**ENTRIES SUPPLIED**.
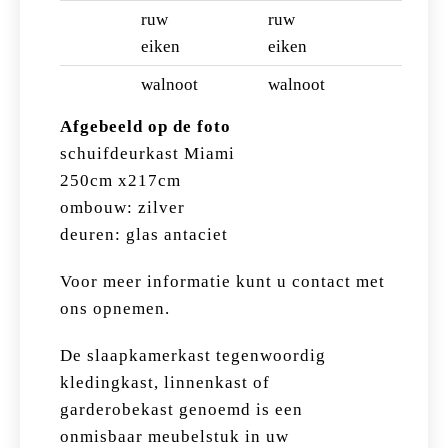
ruw
ruw
eiken
eiken
walnoot
walnoot
Afgebeeld op de foto
schuifdeurkast Miami
250cm x217cm
ombouw: zilver
deuren: glas antaciet
Voor meer informatie kunt u contact met
ons opnemen.
De slaapkamerkast tegenwoordig
kledingkast, linnenkast of
garderobekast genoemd is een
onmisbaar meubelstuk in uw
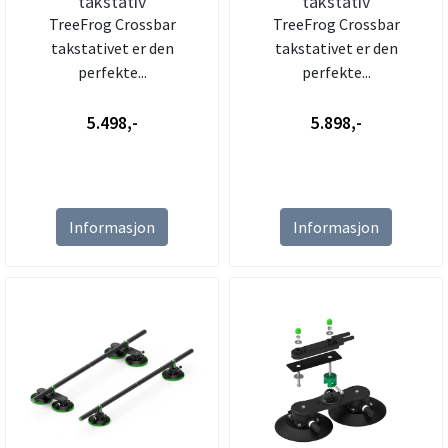
takstativ
takstativ
TreeFrog Crossbar
TreeFrog Crossbar
takstativet er den
takstativet er den
perfekte...
perfekte...
5.498,-
5.898,-
Informasjon
Informasjon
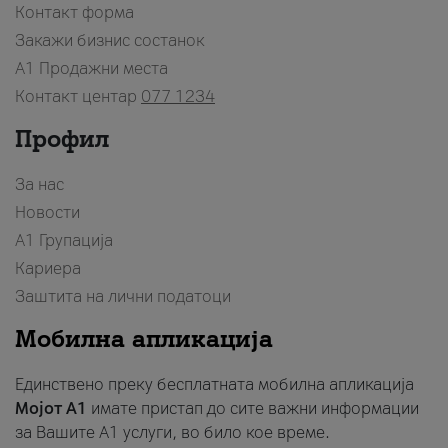
Контакт форма
Закажи бизнис состанок
A1 Продажни места
Контакт центар
077 1234
Профил
За нас
Новости
А1 Групација
Кариера
Заштита на лични податоци
Мобилна апликација
Единствено преку бесплатната мобилна апликација
Мојот A1
имате пристап до сите важни информации
за Вашите A1 услуги, во било кое време.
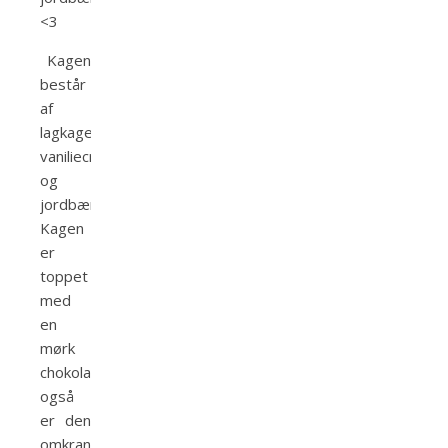
<3
Kagen
består
af
lagkagebunde,
vaniliecreme
og
jordbærstykker!
Kagen
er
toppet
med
en
mørk
chokoladeganache
også
er den
omkranset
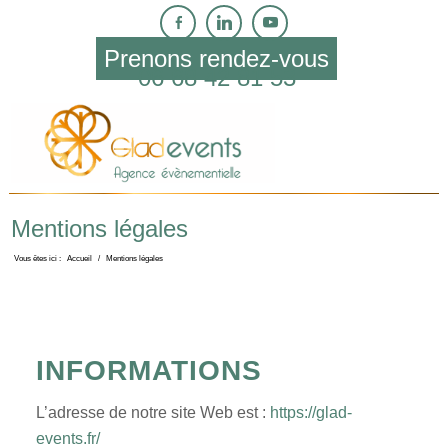
Prenons rendez-vous
06 68 42 81 53
Mentions légales
Vous êtes ici :
Accueil
/
Mentions légales
INFORMATIONS
L’adresse de notre site Web est :
https://glad-
events.fr/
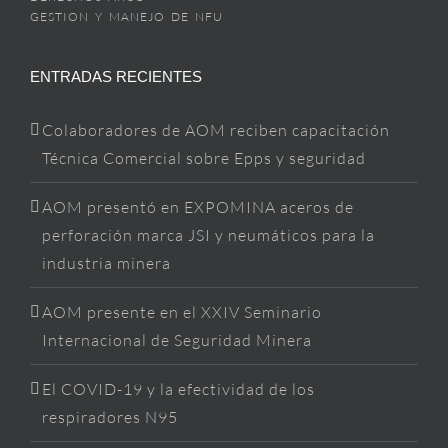
GESTION Y MANEJO DE NFU
ENTRADAS RECIENTES
Colaboradores de AOM reciben capacitación
Técnica Comercial sobre Epps y seguridad
AOM presentó en EXPOMINA aceros de
perforación marca JSI y neumáticos para la
industria minera
AOM presente en el XXIV Seminario
Internacional de Seguridad Minera
El COVID-19 y la efectividad de los
respiradores N95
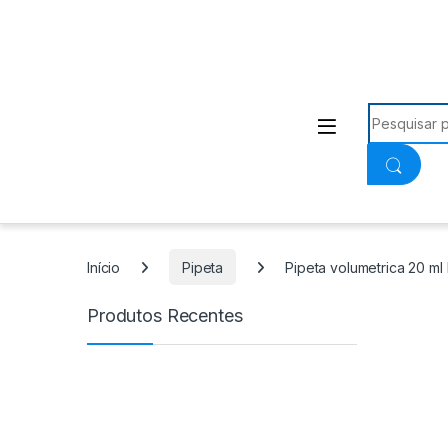
Procurar:
Início
Pipeta
Pipeta volumetrica 20 ml 
Produtos Recentes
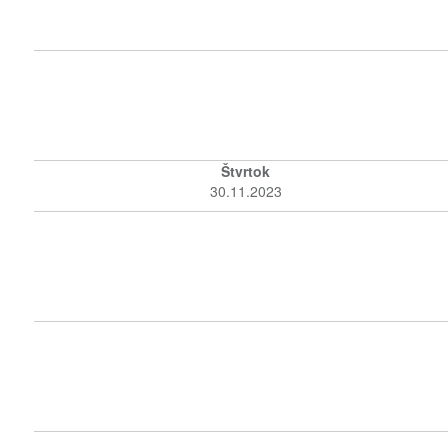
Štvrtok
30.11.2023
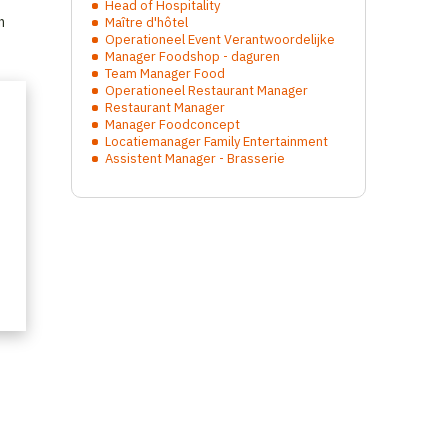
Head of Hospitality
n
Maître d'hôtel
Operationeel Event Verantwoordelijke
n
Manager Foodshop - daguren
Team Manager Food
Operationeel Restaurant Manager
Restaurant Manager
Manager Foodconcept
Locatiemanager Family Entertainment
Assistent Manager - Brasserie
lg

**EXERCISE PROMPT**. Only the lines from where the data begins to the line with "kledingkast, linnenkast of", both of them included, should be reproduced word for word; no pictures.

**OUTPUT FOR THIS TASK**.
ruw
ruw
eiken
eiken
walnoot
walnoot
Afgebeeld op de foto
schuifdeurkast Miami
250cm x217cm
ombouw: zilver
deuren: glas antaciet
Voor meer informatie kunt u contact met
ons opnemen.
De slaapkamerkast tegenwoordig
kledingkast, linnenkast of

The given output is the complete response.